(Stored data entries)
Start of Block

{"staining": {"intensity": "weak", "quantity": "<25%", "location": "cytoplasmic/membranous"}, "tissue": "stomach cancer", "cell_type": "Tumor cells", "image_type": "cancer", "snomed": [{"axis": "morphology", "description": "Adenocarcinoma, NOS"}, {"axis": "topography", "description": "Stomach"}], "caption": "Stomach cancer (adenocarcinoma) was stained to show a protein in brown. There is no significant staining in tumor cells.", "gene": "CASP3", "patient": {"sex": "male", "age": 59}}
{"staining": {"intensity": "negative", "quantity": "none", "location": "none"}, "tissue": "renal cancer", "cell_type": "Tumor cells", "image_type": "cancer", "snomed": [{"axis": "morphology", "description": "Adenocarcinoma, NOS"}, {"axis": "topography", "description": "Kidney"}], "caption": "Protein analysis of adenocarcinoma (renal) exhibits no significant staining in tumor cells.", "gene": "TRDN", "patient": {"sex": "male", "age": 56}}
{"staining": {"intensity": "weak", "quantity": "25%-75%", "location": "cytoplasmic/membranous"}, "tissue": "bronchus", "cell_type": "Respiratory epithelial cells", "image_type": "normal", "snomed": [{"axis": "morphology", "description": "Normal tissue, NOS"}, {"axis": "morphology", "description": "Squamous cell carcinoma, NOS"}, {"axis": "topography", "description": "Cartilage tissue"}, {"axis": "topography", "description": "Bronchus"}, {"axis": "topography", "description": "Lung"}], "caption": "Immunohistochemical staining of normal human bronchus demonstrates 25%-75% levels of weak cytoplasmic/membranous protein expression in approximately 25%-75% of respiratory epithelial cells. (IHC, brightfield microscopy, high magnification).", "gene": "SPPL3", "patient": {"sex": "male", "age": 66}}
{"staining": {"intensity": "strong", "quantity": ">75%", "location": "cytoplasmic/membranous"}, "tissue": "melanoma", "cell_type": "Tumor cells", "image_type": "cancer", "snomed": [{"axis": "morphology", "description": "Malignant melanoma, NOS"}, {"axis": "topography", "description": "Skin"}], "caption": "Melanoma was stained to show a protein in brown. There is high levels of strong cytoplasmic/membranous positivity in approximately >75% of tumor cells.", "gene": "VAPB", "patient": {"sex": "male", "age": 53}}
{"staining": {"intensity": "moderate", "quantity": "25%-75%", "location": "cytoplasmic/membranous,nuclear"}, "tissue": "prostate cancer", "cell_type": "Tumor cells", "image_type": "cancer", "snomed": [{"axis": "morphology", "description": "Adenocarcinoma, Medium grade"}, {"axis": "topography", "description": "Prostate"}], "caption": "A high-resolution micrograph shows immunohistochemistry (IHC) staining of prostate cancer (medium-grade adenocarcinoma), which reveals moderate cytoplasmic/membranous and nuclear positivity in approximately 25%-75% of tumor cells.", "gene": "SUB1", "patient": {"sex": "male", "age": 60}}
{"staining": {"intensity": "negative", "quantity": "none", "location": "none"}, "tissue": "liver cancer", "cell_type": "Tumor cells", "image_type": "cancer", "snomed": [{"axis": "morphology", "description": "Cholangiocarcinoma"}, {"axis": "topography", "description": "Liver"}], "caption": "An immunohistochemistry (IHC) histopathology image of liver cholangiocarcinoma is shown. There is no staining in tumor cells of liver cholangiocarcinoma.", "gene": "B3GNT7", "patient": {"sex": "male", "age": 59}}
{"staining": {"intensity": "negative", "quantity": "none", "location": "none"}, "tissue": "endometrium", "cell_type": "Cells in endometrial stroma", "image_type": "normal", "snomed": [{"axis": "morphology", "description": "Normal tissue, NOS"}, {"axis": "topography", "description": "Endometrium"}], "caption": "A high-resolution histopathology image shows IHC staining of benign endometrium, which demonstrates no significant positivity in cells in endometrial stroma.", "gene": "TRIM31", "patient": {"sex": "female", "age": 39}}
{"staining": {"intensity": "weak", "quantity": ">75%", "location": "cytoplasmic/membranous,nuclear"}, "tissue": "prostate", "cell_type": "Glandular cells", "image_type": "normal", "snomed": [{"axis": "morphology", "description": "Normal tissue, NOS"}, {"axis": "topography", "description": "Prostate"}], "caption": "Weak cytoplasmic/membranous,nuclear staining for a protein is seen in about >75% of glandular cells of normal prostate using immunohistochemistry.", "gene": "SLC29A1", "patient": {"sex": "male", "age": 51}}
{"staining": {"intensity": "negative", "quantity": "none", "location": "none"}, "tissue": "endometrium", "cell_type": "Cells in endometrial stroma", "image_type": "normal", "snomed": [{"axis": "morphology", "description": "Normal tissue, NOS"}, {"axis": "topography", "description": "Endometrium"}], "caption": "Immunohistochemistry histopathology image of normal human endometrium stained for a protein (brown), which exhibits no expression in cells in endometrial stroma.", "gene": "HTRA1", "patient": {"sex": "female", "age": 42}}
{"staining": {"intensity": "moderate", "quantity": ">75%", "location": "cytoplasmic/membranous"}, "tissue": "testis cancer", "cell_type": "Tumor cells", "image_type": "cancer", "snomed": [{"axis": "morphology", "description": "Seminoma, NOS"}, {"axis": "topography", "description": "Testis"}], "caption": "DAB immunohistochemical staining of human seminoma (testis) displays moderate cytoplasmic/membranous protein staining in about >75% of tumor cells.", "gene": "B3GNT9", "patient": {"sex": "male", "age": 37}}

End of Block

Problem to work on -> Set down the entries again, exactly as they stand above.

Output below ->
{"staining": {"intensity": "weak", "quantity": "<25%", "location": "cytoplasmic/membranous"}, "tissue": "stomach cancer", "cell_type": "Tumor cells", "image_type": "cancer", "snomed": [{"axis": "morphology", "description": "Adenocarcinoma, NOS"}, {"axis": "topography", "description": "Stomach"}], "caption": "Stomach cancer (adenocarcinoma) was stained to show a protein in brown. There is no significant staining in tumor cells.", "gene": "CASP3", "patient": {"sex": "male", "age": 59}}
{"staining": {"intensity": "negative", "quantity": "none", "location": "none"}, "tissue": "renal cancer", "cell_type": "Tumor cells", "image_type": "cancer", "snomed": [{"axis": "morphology", "description": "Adenocarcinoma, NOS"}, {"axis": "topography", "description": "Kidney"}], "caption": "Protein analysis of adenocarcinoma (renal) exhibits no significant staining in tumor cells.", "gene": "TRDN", "patient": {"sex": "male", "age": 56}}
{"staining": {"intensity": "weak", "quantity": "25%-75%", "location": "cytoplasmic/membranous"}, "tissue": "bronchus", "cell_type": "Respiratory epithelial cells", "image_type": "normal", "snomed": [{"axis": "morphology", "description": "Normal tissue, NOS"}, {"axis": "morphology", "description": "Squamous cell carcinoma, NOS"}, {"axis": "topography", "description": "Cartilage tissue"}, {"axis": "topography", "description": "Bronchus"}, {"axis": "topography", "description": "Lung"}], "caption": "Immunohistochemical staining of normal human bronchus demonstrates 25%-75% levels of weak cytoplasmic/membranous protein expression in approximately 25%-75% of respiratory epithelial cells. (IHC, brightfield microscopy, high magnification).", "gene": "SPPL3", "patient": {"sex": "male", "age": 66}}
{"staining": {"intensity": "strong", "quantity": ">75%", "location": "cytoplasmic/membranous"}, "tissue": "melanoma", "cell_type": "Tumor cells", "image_type": "cancer", "snomed": [{"axis": "morphology", "description": "Malignant melanoma, NOS"}, {"axis": "topography", "description": "Skin"}], "caption": "Melanoma was stained to show a protein in brown. There is high levels of strong cytoplasmic/membranous positivity in approximately >75% of tumor cells.", "gene": "VAPB", "patient": {"sex": "male", "age": 53}}
{"staining": {"intensity": "moderate", "quantity": "25%-75%", "location": "cytoplasmic/membranous,nuclear"}, "tissue": "prostate cancer", "cell_type": "Tumor cells", "image_type": "cancer", "snomed": [{"axis": "morphology", "description": "Adenocarcinoma, Medium grade"}, {"axis": "topography", "description": "Prostate"}], "caption": "A high-resolution micrograph shows immunohistochemistry (IHC) staining of prostate cancer (medium-grade adenocarcinoma), which reveals moderate cytoplasmic/membranous and nuclear positivity in approximately 25%-75% of tumor cells.", "gene": "SUB1", "patient": {"sex": "male", "age": 60}}
{"staining": {"intensity": "negative", "quantity": "none", "location": "none"}, "tissue": "liver cancer", "cell_type": "Tumor cells", "image_type": "cancer", "snomed": [{"axis": "morphology", "description": "Cholangiocarcinoma"}, {"axis": "topography", "description": "Liver"}], "caption": "An immunohistochemistry (IHC) histopathology image of liver cholangiocarcinoma is shown. There is no staining in tumor cells of liver cholangiocarcinoma.", "gene": "B3GNT7", "patient": {"sex": "male", "age": 59}}
{"staining": {"intensity": "negative", "quantity": "none", "location": "none"}, "tissue": "endometrium", "cell_type": "Cells in endometrial stroma", "image_type": "normal", "snomed": [{"axis": "morphology", "description": "Normal tissue, NOS"}, {"axis": "topography", "description": "Endometrium"}], "caption": "A high-resolution histopathology image shows IHC staining of benign endometrium, which demonstrates no significant positivity in cells in endometrial stroma.", "gene": "TRIM31", "patient": {"sex": "female", "age": 39}}
{"staining": {"intensity": "weak", "quantity": ">75%", "location": "cytoplasmic/membranous,nuclear"}, "tissue": "prostate", "cell_type": "Glandular cells", "image_type": "normal", "snomed": [{"axis": "morphology", "description": "Normal tissue, NOS"}, {"axis": "topography", "description": "Prostate"}], "caption": "Weak cytoplasmic/membranous,nuclear staining for a protein is seen in about >75% of glandular cells of normal prostate using immunohistochemistry.", "gene": "SLC29A1", "patient": {"sex": "male", "age": 51}}
{"staining": {"intensity": "negative", "quantity": "none", "location": "none"}, "tissue": "endometrium", "cell_type": "Cells in endometrial stroma", "image_type": "normal", "snomed": [{"axis": "morphology", "description": "Normal tissue, NOS"}, {"axis": "topography", "description": "Endometrium"}], "caption": "Immunohistochemistry histopathology image of normal human endometrium stained for a protein (brown), which exhibits no expression in cells in endometrial stroma.", "gene": "HTRA1", "patient": {"sex": "female", "age": 42}}
{"staining": {"intensity": "moderate", "quantity": ">75%", "location": "cytoplasmic/membranous"}, "tissue": "testis cancer", "cell_type": "Tumor cells", "image_type": "cancer", "snomed": [{"axis": "morphology", "description": "Seminoma, NOS"}, {"axis": "topography", "description": "Testis"}], "caption": "DAB immunohistochemical staining of human seminoma (testis) displays moderate cytoplasmic/membranous protein staining in about >75% of tumor cells.", "gene": "B3GNT9", "patient": {"sex": "male", "age": 37}}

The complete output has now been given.